## Exercise details
Output the listing word for word, minus images.

## Collected material
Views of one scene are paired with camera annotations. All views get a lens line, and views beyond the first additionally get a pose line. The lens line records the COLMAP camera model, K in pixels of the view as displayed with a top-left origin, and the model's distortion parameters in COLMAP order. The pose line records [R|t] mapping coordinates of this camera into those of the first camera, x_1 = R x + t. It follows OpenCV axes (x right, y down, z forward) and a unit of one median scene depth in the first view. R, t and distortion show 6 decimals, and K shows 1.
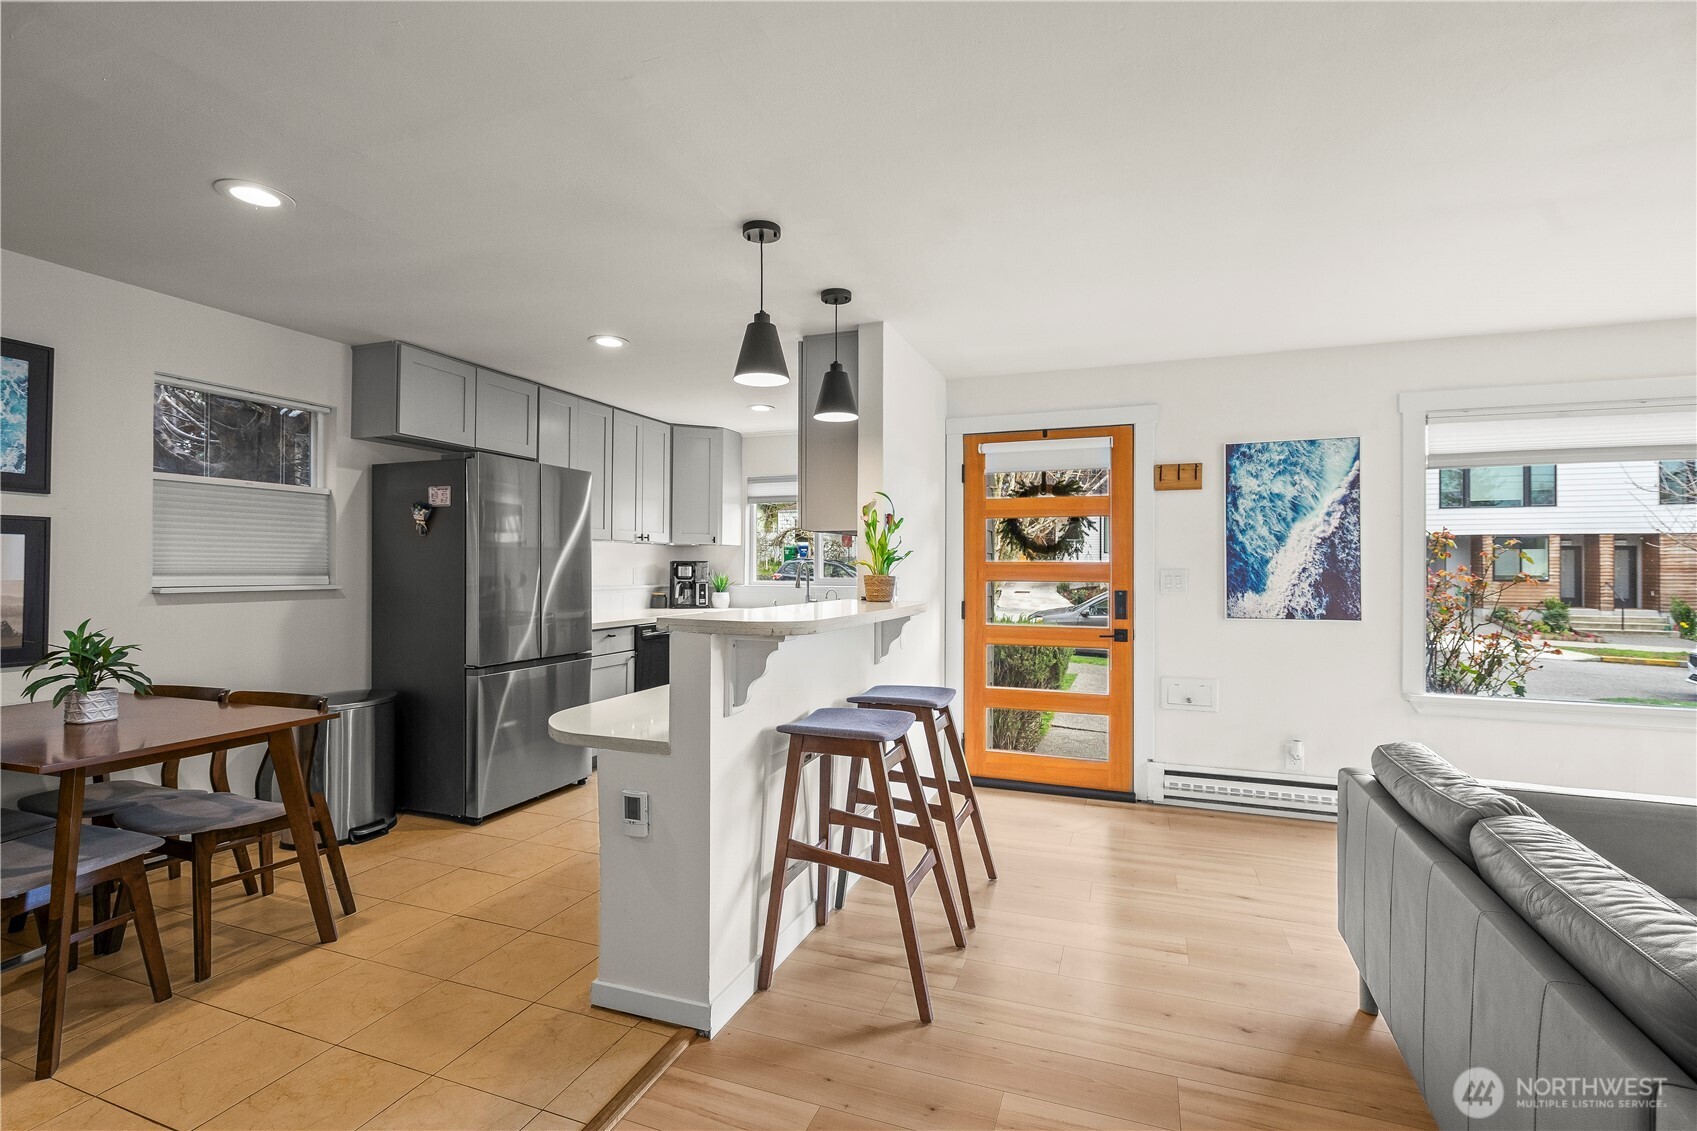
lens RADIAL K [[780.6, 0, 847.5], [0, 780.6, 569.9], [0, 0, 1]] dist [-0.003847, -0.000179]
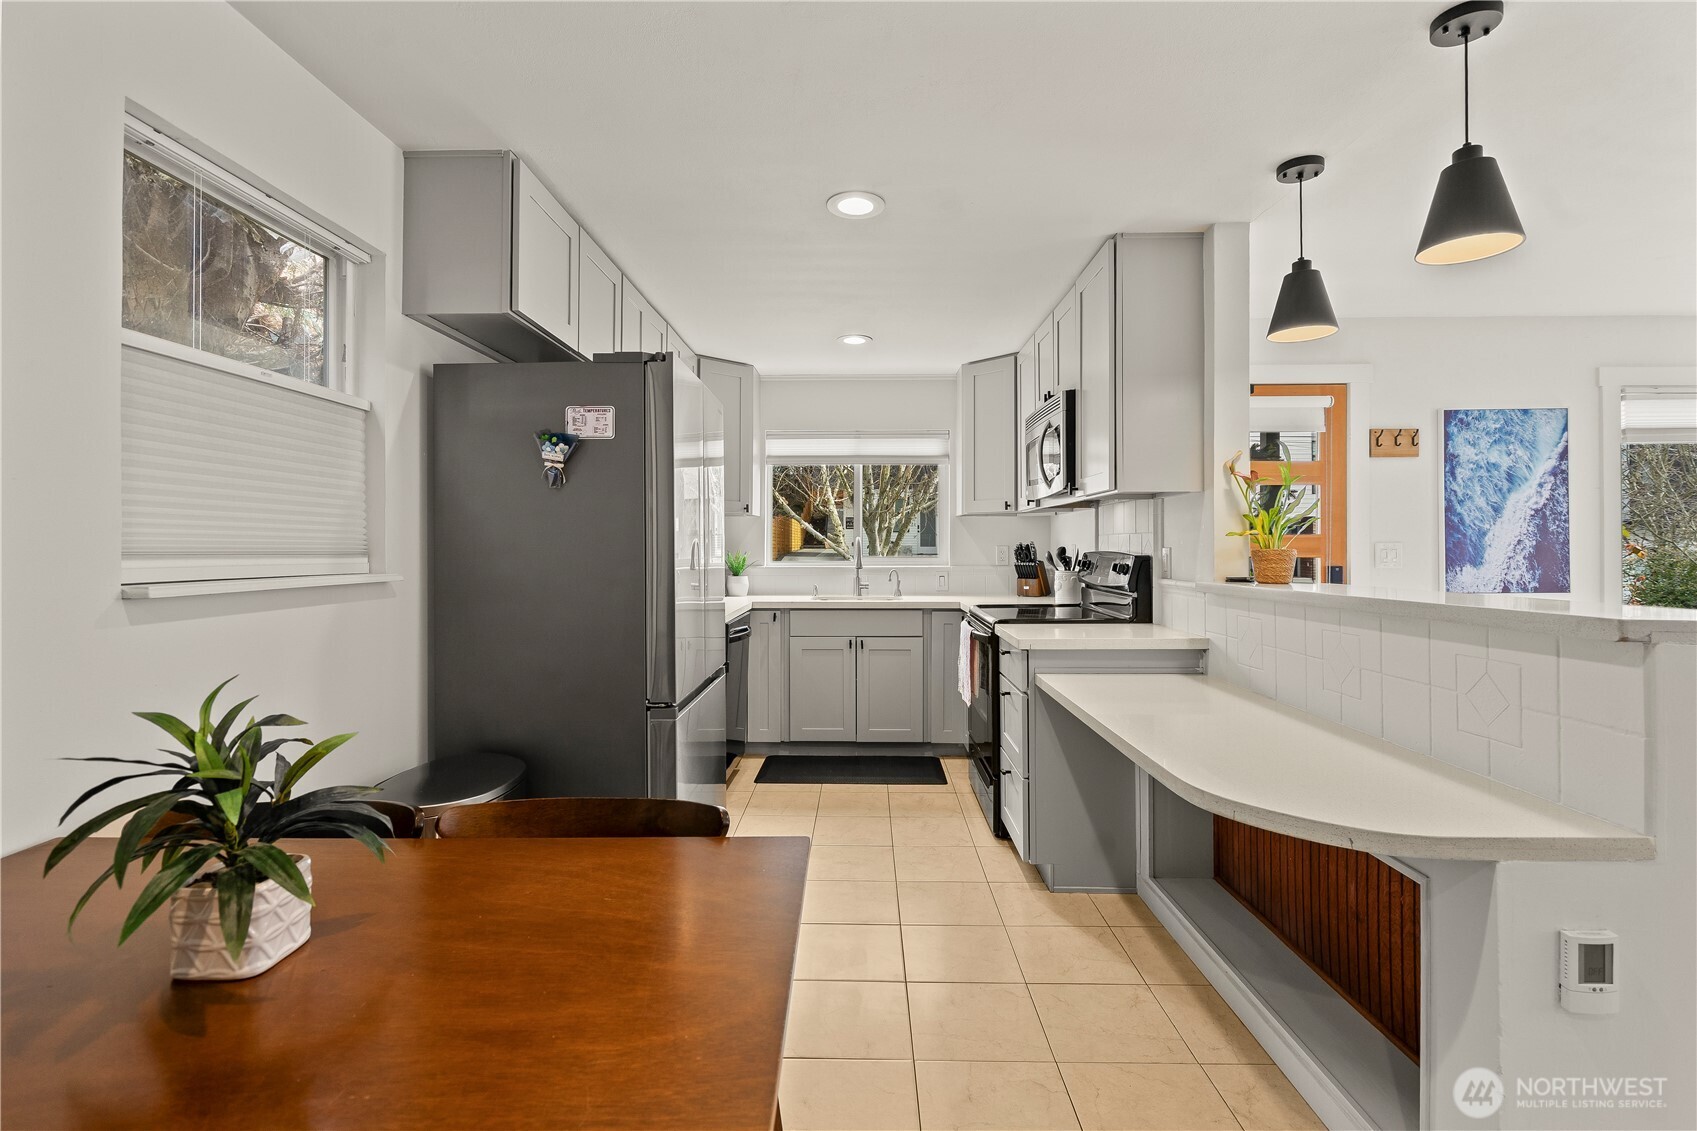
lens RADIAL K [[780.6, 0, 846.8], [0, 780.6, 549.8], [0, 0, 1]] dist [-0.003847, -0.000179]
pose [[0.941975, -0.005773, 0.335633, -0.530347], [0.006201, 0.999981, -0.000204, 0.004523], [-0.335626, 0.002274, 0.941993, 0.363860]]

## Answer box
Views of one scene are paired with camera annotations. All views get a lens line, and views beyond the first additionally get a pose line. The lens line records the COLMAP camera model, K in pixels of the view as displayed with a top-left origin, and the model's distortion parameters in COLMAP order. The pose line records [R|t] mapping coordinates of this camera into those of the first camera, x_1 = R x + t. It follows OpenCV axes (x right, y down, z forward) and a unit of one median scene depth in the first view. R, t and distortion show 6 decimals, and K shows 1.
lens RADIAL K [[780.6, 0, 847.5], [0, 780.6, 569.9], [0, 0, 1]] dist [-0.003847, -0.000179]
lens RADIAL K [[780.6, 0, 846.8], [0, 780.6, 549.8], [0, 0, 1]] dist [-0.003847, -0.000179]
pose [[0.941975, -0.005773, 0.335633, -0.530347], [0.006201, 0.999981, -0.000204, 0.004523], [-0.335626, 0.002274, 0.941993, 0.363860]]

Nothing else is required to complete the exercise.